▸ PASSAGE PROVIDED
The Future, the Past, Willful Ignorance, and Simon and Schuster

(In which I probably guarantee that I won’t be published by Simon and Schuster.)

Preface
I waited a day to talk about this, because I was pretty mad and ranty about it yesterday. Having given it a full twenty-four hours and evaluating my internal gauges, it turns out that I’m still angry, and that is not likely to fade, so there’s no point in postponing the discussion further.

Because I’m mad, this post may meander a bit. I will edit it as much as I can to make it coherent, but no promises. Don’t hate me for THAT, at least.


Points of Reference and Context you will Need

Yesterday, Simon and Schuster (a fairly major book publishing company) announced that they will be delaying, by four months, the electronic-book editions of about 35 leading titles coming out early next year.

[Data entries]
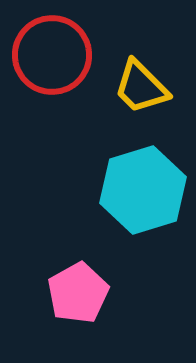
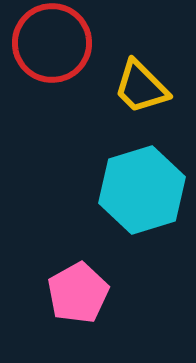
red circle: moved 12 px up
cyan hexagon: moved 1 px left
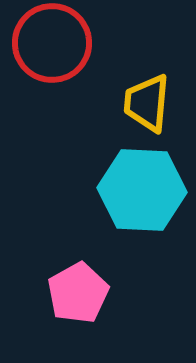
yellow trapezoid: moved 6 px right, 16 px down; rotated 50 degrees clockwise
cyan hexagon: rotated 20 degrees clockwise
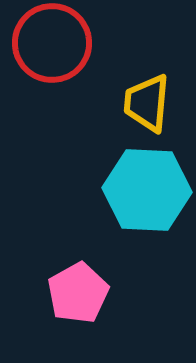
cyan hexagon: moved 5 px right
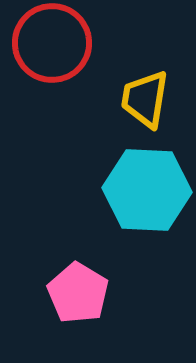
yellow trapezoid: moved 2 px left, 4 px up; rotated 4 degrees clockwise
pink pentagon: rotated 12 degrees counterclockwise
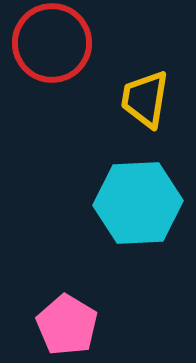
cyan hexagon: moved 9 px left, 13 px down; rotated 6 degrees counterclockwise
pink pentagon: moved 11 px left, 32 px down
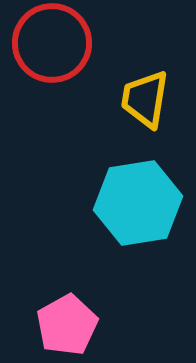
cyan hexagon: rotated 6 degrees counterclockwise
pink pentagon: rotated 12 degrees clockwise
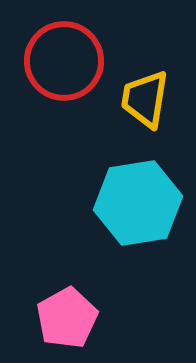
red circle: moved 12 px right, 18 px down
pink pentagon: moved 7 px up
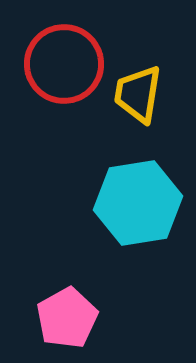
red circle: moved 3 px down
yellow trapezoid: moved 7 px left, 5 px up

▸ WHAT IS ASKED
**1.** Copy the part of the Simon and Schuster post between "(In which I" and "the discussion further.", inclusive.
**2.** Repeat the lines of the listing from the one holding "red circle: moved 3 px down" through the end of the listing, inclusive.
The blog post and the listing have nothing to do with each other.

▸ EXPECTED RESULTS
**1.**
(In which I probably guarantee that I won’t be published by Simon and Schuster.)

Preface
I waited a day to talk about this, because I was pretty mad and ranty about it yesterday. Having given it a full twenty-four hours and evaluating my internal gauges, it turns out that I’m still angry, and that is not likely to fade, so there’s no point in postponing the discussion further.

**2.**
red circle: moved 3 px down
yellow trapezoid: moved 7 px left, 5 px up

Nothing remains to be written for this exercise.